Data provided ▸
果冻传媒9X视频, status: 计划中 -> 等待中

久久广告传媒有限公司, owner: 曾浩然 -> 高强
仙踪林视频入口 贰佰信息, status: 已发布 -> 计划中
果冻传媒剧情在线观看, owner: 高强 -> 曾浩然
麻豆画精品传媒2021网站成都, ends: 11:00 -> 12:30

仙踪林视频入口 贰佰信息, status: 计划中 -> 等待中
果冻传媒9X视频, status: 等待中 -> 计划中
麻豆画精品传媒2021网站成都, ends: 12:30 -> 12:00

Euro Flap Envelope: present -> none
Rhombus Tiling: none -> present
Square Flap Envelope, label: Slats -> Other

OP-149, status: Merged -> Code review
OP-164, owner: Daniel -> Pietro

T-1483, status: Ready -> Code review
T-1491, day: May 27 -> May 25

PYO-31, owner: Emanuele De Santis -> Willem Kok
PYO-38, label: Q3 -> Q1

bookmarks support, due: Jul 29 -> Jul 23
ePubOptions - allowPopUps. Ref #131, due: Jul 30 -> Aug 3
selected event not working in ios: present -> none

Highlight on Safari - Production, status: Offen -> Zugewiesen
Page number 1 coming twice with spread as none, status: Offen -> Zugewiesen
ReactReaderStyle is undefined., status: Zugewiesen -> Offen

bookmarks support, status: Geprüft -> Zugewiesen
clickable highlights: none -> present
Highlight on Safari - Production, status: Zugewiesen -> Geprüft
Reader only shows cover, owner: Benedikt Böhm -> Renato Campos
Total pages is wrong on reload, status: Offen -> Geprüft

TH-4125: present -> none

Aim of the exercise ▸ Could you state how many lines of the data include the word "Geprüft"? Only the number is needed.

Answer to the problem ▸ 3